Ma come si può parlare di finzione in avvenimenti autobiografici che figurano in un romanzo dove non è tutto reale né esclusivamente finzione? Come si può parlare di sé attraverso un personaggio che, nonostante segua un itinerario simile a quello dello scrittore, vive delle avventure completamente nuove?
Si potrebbe, quindi, proporre un cambiamento di segni all’interno della formula dell’autofiction (A≠N; A=P; N=P) e sostituire il simbolo di uguaglianza tra autore e personaggio con quello di approssimazione (A≈P), che si accorderebbe meglio con l’affermazione di Genette «C’est moi et ce n’est pas moi. [6] »
Per il rapporto Autore - Narratore, diverse varianti sono possibili: A = N e N ≈ P quando l’autore corrisponde al narratore ed il narratore sembra essere il protagonista, A ≈ N e N ≈ P quando il narratore, l’autore ed il protagonista condividono alcuni tratti, e l’ultimo caso A ≠ P; N ≠ P quando l’autore ed il narratore non hanno legami con il protagonista.
La nuova formula dell’autofiction si leggerebbe quindi «moi, auteur, je vais vous raconter une histoire dont l’héroïne me ressemble et qui ne reflète que partiellement mes expériences de vie [7] ».
Un racconto di autofiction stabilisce, quindi, una relazione approssimativa tra autore e personaggio, che permette al primo di rendere fittizie le sue esperienze, ma con la possibilità di trasmettere messaggi seri ai suoi lettori. In altri casi la relazione approssimativa potrebbe stabilirsi esclusivamente tra l’autore ed il narratore, ma la doppia relazione A ≈ N, A ≈ P non è esclusa da questo triangolo. In ogni caso, l’autofiction ha come tratto distintivo il mélange di enunciati di finzione e di enunciati reali, e giustifica il métissage dell’autobiografia e della finzione [8] . Molti altri si sono espressi sull’autofiction, nell’Appendice sono riportate diverse definizioni. Nei libri di Condé si ritrova il «phénomène par lequel au moins deux textes, du même auteur ou non, se rapportent continuellement à une même fiction, que ce soir par la reprise de personnages, prolongement d’une intrigue prélable ou partage d’un univers fictionnel [9] » e tutte le storie si riflettono le une nelle altre. La sua scrittura alterna fiction e passaggi reali, per situare il lettore nel tempo. Il genere dell’autofiction si ritrova in Victoire, les saveurs et les mots [10] , Le cɶur à rire et à pleurer [11] , Histoire de la femme cannibale [12] , dove l’invenzione si miscela alla vita della scrittrice. In seguito, si analizzeranno i testi, ponendo attenzione sul genere trattato.
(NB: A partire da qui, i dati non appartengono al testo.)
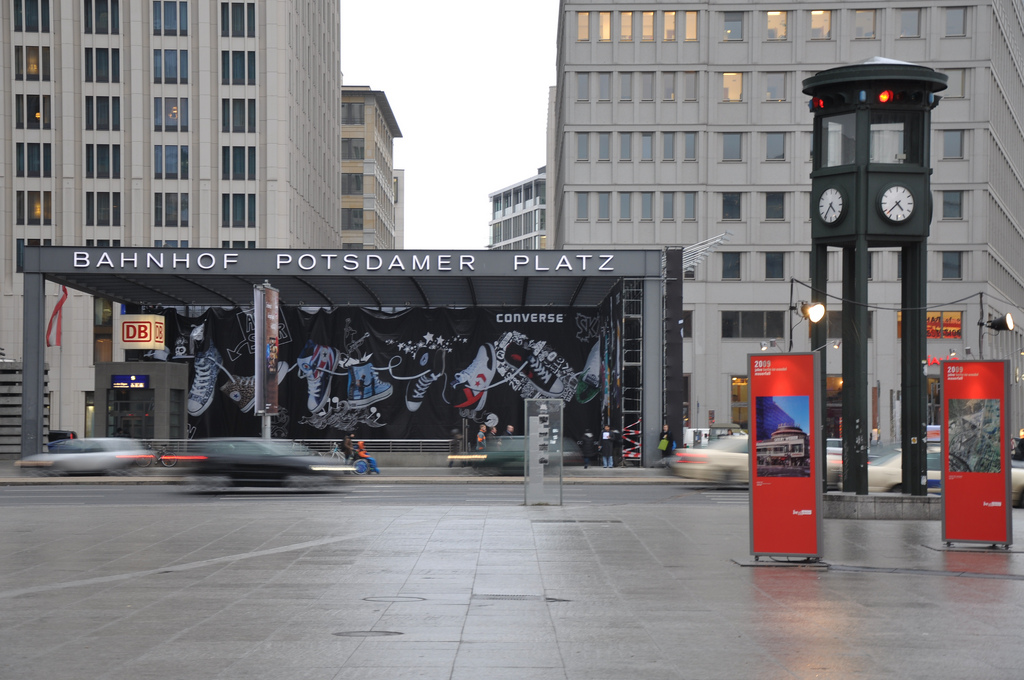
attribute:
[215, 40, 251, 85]
cabinet — white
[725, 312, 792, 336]
cabinet — wood, white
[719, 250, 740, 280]
cabinet — white, wood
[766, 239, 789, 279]
cabinet — wood, white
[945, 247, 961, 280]
cabinet — white, wood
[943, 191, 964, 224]
cabinet — wood, white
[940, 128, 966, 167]
cabinet — white, wood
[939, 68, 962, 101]
cabinet — wood, white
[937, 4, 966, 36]
cabinet — wood, white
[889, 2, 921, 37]
cabinet — wood , white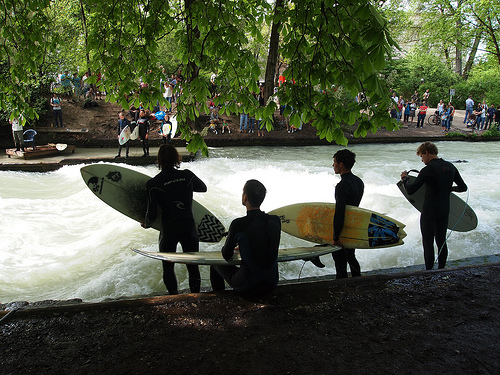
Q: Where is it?
A: This is at the river.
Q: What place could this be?
A: It is a river.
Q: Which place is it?
A: It is a river.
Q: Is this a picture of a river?
A: Yes, it is showing a river.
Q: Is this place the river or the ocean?
A: It is the river.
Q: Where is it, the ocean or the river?
A: It is the river.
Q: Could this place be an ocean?
A: No, it is a river.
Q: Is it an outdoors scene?
A: Yes, it is outdoors.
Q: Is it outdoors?
A: Yes, it is outdoors.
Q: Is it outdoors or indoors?
A: It is outdoors.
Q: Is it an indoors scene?
A: No, it is outdoors.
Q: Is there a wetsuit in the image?
A: Yes, there is a wetsuit.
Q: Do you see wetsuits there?
A: Yes, there is a wetsuit.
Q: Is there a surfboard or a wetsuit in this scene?
A: Yes, there is a wetsuit.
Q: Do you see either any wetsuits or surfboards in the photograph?
A: Yes, there is a wetsuit.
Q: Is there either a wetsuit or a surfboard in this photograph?
A: Yes, there is a wetsuit.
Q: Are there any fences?
A: No, there are no fences.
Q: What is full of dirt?
A: The ground is full of dirt.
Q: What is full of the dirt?
A: The ground is full of dirt.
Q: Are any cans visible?
A: No, there are no cans.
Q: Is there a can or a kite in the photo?
A: No, there are no cans or kites.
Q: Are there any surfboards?
A: Yes, there is a surfboard.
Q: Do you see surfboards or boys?
A: Yes, there is a surfboard.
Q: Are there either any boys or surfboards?
A: Yes, there is a surfboard.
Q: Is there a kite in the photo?
A: No, there are no kites.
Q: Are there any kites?
A: No, there are no kites.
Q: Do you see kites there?
A: No, there are no kites.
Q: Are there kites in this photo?
A: No, there are no kites.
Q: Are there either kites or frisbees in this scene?
A: No, there are no kites or frisbees.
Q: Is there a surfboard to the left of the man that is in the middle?
A: Yes, there is a surfboard to the left of the man.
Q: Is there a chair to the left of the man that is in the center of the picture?
A: No, there is a surfboard to the left of the man.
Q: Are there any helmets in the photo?
A: No, there are no helmets.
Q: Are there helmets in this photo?
A: No, there are no helmets.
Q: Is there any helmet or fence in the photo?
A: No, there are no helmets or fences.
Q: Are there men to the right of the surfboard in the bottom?
A: Yes, there is a man to the right of the surfboard.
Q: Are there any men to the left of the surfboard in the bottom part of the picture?
A: No, the man is to the right of the surfboard.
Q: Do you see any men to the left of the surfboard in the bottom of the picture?
A: No, the man is to the right of the surfboard.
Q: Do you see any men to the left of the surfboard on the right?
A: Yes, there is a man to the left of the surfboard.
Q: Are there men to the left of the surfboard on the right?
A: Yes, there is a man to the left of the surfboard.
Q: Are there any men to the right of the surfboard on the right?
A: No, the man is to the left of the surf board.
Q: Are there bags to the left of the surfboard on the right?
A: No, there is a man to the left of the surfboard.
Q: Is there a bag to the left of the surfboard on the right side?
A: No, there is a man to the left of the surfboard.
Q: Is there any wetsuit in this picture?
A: Yes, there is a wetsuit.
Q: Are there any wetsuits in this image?
A: Yes, there is a wetsuit.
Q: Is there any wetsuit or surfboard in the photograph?
A: Yes, there is a wetsuit.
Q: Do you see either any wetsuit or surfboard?
A: Yes, there is a wetsuit.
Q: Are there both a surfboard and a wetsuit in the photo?
A: Yes, there are both a wetsuit and a surfboard.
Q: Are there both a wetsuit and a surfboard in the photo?
A: Yes, there are both a wetsuit and a surfboard.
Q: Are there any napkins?
A: No, there are no napkins.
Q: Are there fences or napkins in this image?
A: No, there are no napkins or fences.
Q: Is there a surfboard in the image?
A: Yes, there is a surfboard.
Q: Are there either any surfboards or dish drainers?
A: Yes, there is a surfboard.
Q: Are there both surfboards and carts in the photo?
A: No, there is a surfboard but no carts.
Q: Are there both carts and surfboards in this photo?
A: No, there is a surfboard but no carts.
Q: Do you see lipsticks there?
A: No, there are no lipsticks.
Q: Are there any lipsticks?
A: No, there are no lipsticks.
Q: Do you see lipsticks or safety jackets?
A: No, there are no lipsticks or safety jackets.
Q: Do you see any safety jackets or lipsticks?
A: No, there are no lipsticks or safety jackets.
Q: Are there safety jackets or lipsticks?
A: No, there are no lipsticks or safety jackets.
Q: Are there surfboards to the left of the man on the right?
A: Yes, there is a surfboard to the left of the man.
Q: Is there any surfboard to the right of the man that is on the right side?
A: No, the surfboard is to the left of the man.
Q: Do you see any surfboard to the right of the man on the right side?
A: No, the surfboard is to the left of the man.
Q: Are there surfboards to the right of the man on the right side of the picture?
A: No, the surfboard is to the left of the man.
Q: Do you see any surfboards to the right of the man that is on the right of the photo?
A: No, the surfboard is to the left of the man.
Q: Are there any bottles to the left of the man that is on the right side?
A: No, there is a surfboard to the left of the man.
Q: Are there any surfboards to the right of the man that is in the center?
A: Yes, there is a surfboard to the right of the man.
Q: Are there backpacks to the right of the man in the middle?
A: No, there is a surfboard to the right of the man.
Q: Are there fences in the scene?
A: No, there are no fences.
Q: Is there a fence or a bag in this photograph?
A: No, there are no fences or bags.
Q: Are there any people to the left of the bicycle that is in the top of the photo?
A: Yes, there is a person to the left of the bicycle.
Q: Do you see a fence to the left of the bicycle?
A: No, there is a person to the left of the bicycle.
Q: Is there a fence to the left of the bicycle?
A: No, there is a person to the left of the bicycle.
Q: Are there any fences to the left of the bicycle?
A: No, there is a person to the left of the bicycle.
Histoire de la femme cannibale
trama
La protagonista, Rosélie, si è sempre sentita non appartenere al monotono fluttuare della gente comune, lei «détestait ces clichés créoles et tenait à tout désigner à sa manière» [13] . Le pagine sono intrise di grigiore, di inabilità a vivere, di apatia «inquiétantes formes animales, la noirceur, des ses insomnies, de ses peines [14] ». La narrazione alterna lunghe pause silenziose a rumori frastornanti di motori e di sirene. Il sonno è disturbato, molti personaggi – tra cui la protagonista – non dormono affatto, afflitti dal peso della non-vita. Le contrapposizioni sono frequenti: il buio e la luce, il giorno e la notte, il bianco ed il nero, la nascita e la vita contro la morte, la calma ed il frastuono. «Je n’ai pas dormi. Je dors plus [...]. Car la nuit du Cap débordait de toutes qualités de puanteurs et de pourritures [15] ». Il dolore si percepisce sotto ogni sua forma «Je mords mes lèvres : elles saignent.